En mai 1945, quand les déportés survivants sont rapatriés, la famille de Lucette Herbassier apprend sa mort par Héléna Fournier, seule rescapée parmi les vingt Tourangelles du convoi.
Notes :
[1] Front national de lutte pour la liberté et l’indépendance de la France : mouvement de Résistance constitué en mai 1941 à l’initiative du PCF clandestin (sans aucun lien avec l’organisation politique créée en 1972, dite “FN”, jusqu’à son changement d’appellation le 1er juin 2018.
[2] Revier. Selon Charlotte Delbo : « abréviation de Krakenrevier, quartier des malades dans une enceinte militaire. Nous ne traduisons pas ce mot que les Français prononçaient révir, car ce n’est ni hôpital, ni ambulance, ni infirmerie. C’est un lieu infect où les malades pourrissaient sur trois étages. ». In Le convoi du 24 janvier, Les Éditions de Minuit, 1967, p. 24. Le terme officiel est pourtant “hôpital” ; en allemand Häftlingskrakenbau (HKB), hôpital des détenus ou Krakenbau (KB). Dans Si c’est un Homme, Primo Lévi utilise l’abréviation KB.
Sources :
Charlotte Delbo, Le convoi du 24 janvier, Les Éditions de Minuit, 1965 (réédition 1998), pages 144-145, page 24.
Archives départementales d’Indre-et-Loire, Tours : dossiers de la commission départementale des déportés et internés résistants, de H à L (50 W 33), dossier de Lucette et Jean Herbassier.

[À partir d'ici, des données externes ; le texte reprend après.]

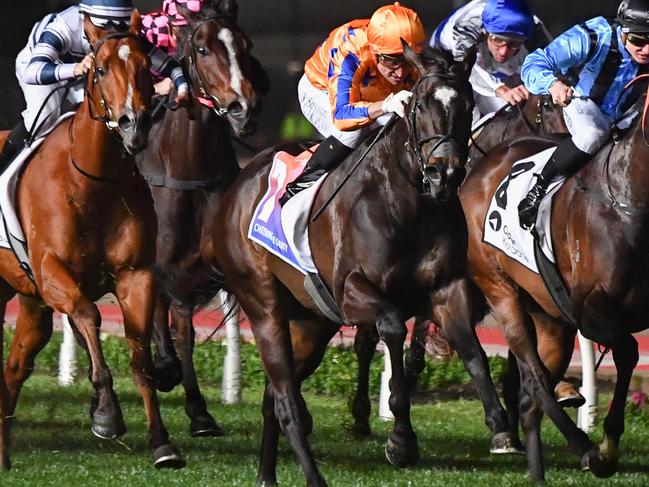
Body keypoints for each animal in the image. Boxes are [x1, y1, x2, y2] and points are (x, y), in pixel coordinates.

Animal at [0, 11, 185, 468]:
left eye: (145, 68)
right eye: (100, 69)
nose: (133, 125)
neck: (92, 182)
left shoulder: (135, 275)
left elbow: (138, 354)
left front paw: (162, 441)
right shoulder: (52, 272)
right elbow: (89, 315)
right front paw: (105, 411)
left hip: (28, 301)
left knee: (13, 371)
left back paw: (4, 455)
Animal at [134, 0, 268, 436]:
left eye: (246, 46)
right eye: (204, 49)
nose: (244, 108)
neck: (187, 173)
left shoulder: (199, 270)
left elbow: (185, 331)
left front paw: (200, 409)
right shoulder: (160, 267)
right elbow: (166, 327)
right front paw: (167, 373)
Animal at [205, 44, 520, 484]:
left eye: (469, 104)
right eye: (420, 104)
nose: (445, 173)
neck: (407, 207)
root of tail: (236, 188)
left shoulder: (447, 287)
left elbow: (472, 349)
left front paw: (501, 426)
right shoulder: (351, 291)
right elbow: (391, 327)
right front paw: (400, 439)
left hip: (310, 325)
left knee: (273, 397)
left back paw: (267, 474)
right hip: (264, 307)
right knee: (286, 401)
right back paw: (310, 473)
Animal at [458, 86, 649, 480]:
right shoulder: (589, 309)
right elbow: (627, 351)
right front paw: (606, 447)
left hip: (550, 316)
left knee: (532, 397)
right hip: (500, 290)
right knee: (533, 379)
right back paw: (584, 449)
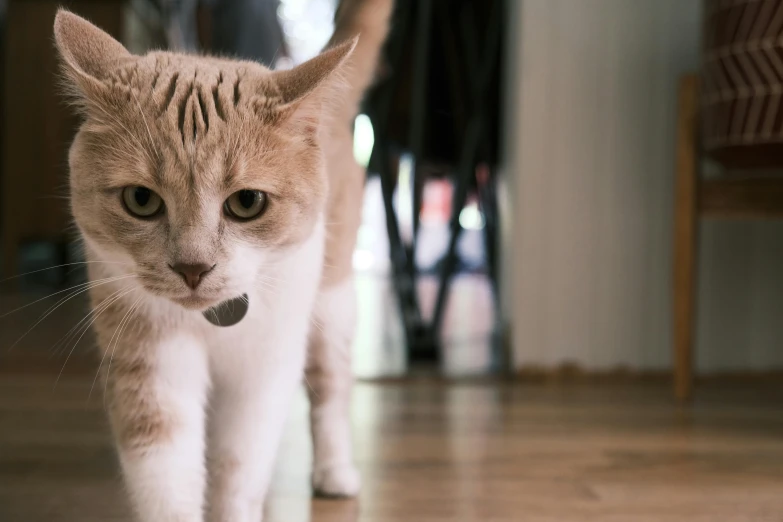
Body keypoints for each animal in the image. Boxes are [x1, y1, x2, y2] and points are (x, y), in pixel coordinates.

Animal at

Death Books from Auschwitz, Remnants, Musée d’État d’Auschwitz-Birkenau, 1995 ; relevé des registres (incomplets) d’actes de décès du camp d’Auschwitz dans lesquels a été inscrit, du 27 juillet 1941 au 31 décembre 1943, la mort de 68 864 détenus immatriculés dans le camp (sans indication du numéro attribué) ; tome 2, page 440 (19544/1943).
Division des archives des victimes des conflits contemporains (DAVCC), ministère de la Défense, direction des patrimoines de la mémoire et des archives (DPMA), Caen : documents d’Auschwitz, liste de 13 décédés nés en France, extrait du Sterbebuch 1943, acte n° 19544/1943 (26 P 821).